When examining ordered pairs, you will verify if the first number meets the equation's requirements. For example:

• For the pair (4,5), the \(x\)-coordinate is 4, which fails to satisfy \(*x = 5*\).
• In (5,4), the \(*x*\)-coordinate is 5, which aligns perfectly with the equation's requirement.
• Similarly in (5,0), the \(*x*\)-coordinate is 5, making it a valid solution.

Therefore, only ordered pairs where the first component is 5 qualify as solutions in this instance.

Solution verification involves confirming whether a given ordered pair satisfies the equation of interest. For linear equations, this is typically straightforward. Consider the equation \(x = 5\). You must check the \(x\)-coordinate of any ordered pair to see if it equals 5, as this is necessary for the equation to be true.

If you choose the pair (5,4), set the \(x\)-coordinate 5 against the equation. Since they match, (5,4) satisfies \(*x = 5*\).

For verification:

• Compare the \(*x*\)-coordinate of the pair with the given value in the equation.
• If they equal, the pair is a correct solution. If they differ, it is not.

This simple check ensures that you only consider valid solutions that satisfy every condition of the equation.

Coordinate geometry, also known as analytic geometry, is the study of geometry using a coordinate system. In this system, each point on a plane is defined by an ordered pair \(x, y\).
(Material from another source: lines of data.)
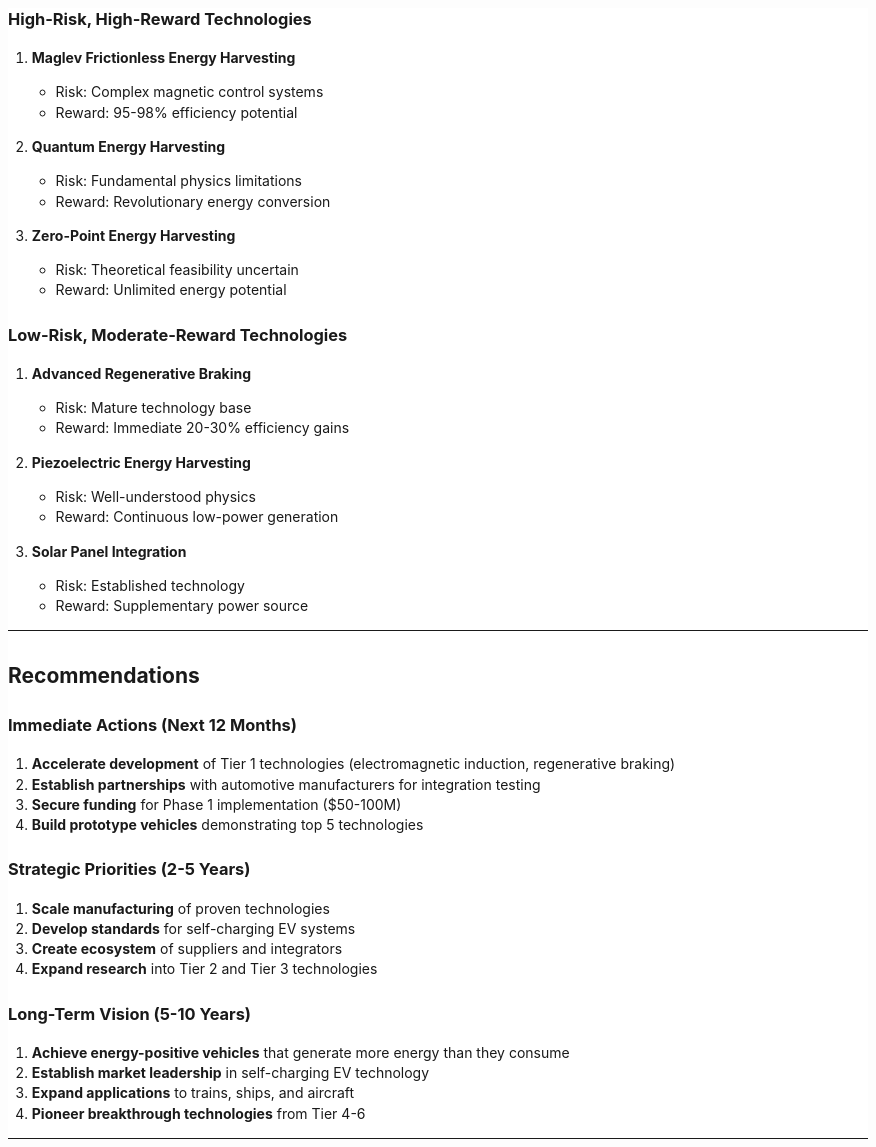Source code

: ### High-Risk, High-Reward Technologies
1. **Maglev Frictionless Energy Harvesting**
   - Risk: Complex magnetic control systems
   - Reward: 95-98% efficiency potential

2. **Quantum Energy Harvesting**
   - Risk: Fundamental physics limitations
   - Reward: Revolutionary energy conversion

3. **Zero-Point Energy Harvesting**
   - Risk: Theoretical feasibility uncertain
   - Reward: Unlimited energy potential

### Low-Risk, Moderate-Reward Technologies
1. **Advanced Regenerative Braking**
   - Risk: Mature technology base
   - Reward: Immediate 20-30% efficiency gains

2. **Piezoelectric Energy Harvesting**
   - Risk: Well-understood physics
   - Reward: Continuous low-power generation

3. **Solar Panel Integration**
   - Risk: Established technology
   - Reward: Supplementary power source

---

## Recommendations

### Immediate Actions (Next 12 Months)
1. **Accelerate development** of Tier 1 technologies (electromagnetic induction, regenerative braking)
2. **Establish partnerships** with automotive manufacturers for integration testing
3. **Secure funding** for Phase 1 implementation ($50-100M)
4. **Build prototype vehicles** demonstrating top 5 technologies

### Strategic Priorities (2-5 Years)
1. **Scale manufacturing** of proven technologies
2. **Develop standards** for self-charging EV systems
3. **Create ecosystem** of suppliers and integrators
4. **Expand research** into Tier 2 and Tier 3 technologies

### Long-Term Vision (5-10 Years)
1. **Achieve energy-positive vehicles** that generate more energy than they consume
2. **Establish market leadership** in self-charging EV technology
3. **Expand applications** to trains, ships, and aircraft
4. **Pioneer breakthrough technologies** from Tier 4-6

---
This builds a bridge between algebra and geometry through the use of graphs and equations.

When addressing the linear equation \(x = 5\), this represents a vertical line at \(x = 5\) on the coordinate plane. Any point lying on this line has an \(x\)-coordinate of 5, thus making it a potential solution for \(x = 5\).

Coordinate geometry in this context links ordered pairs and linear equations by visually plotting:

• The slope and position of lines defined by equations.
• The specific points where solutions exist on the graph.

This understanding helps depict how equations correspond to geometrical shapes and provides a methodical way to analyze solutions by observing their graphical representation.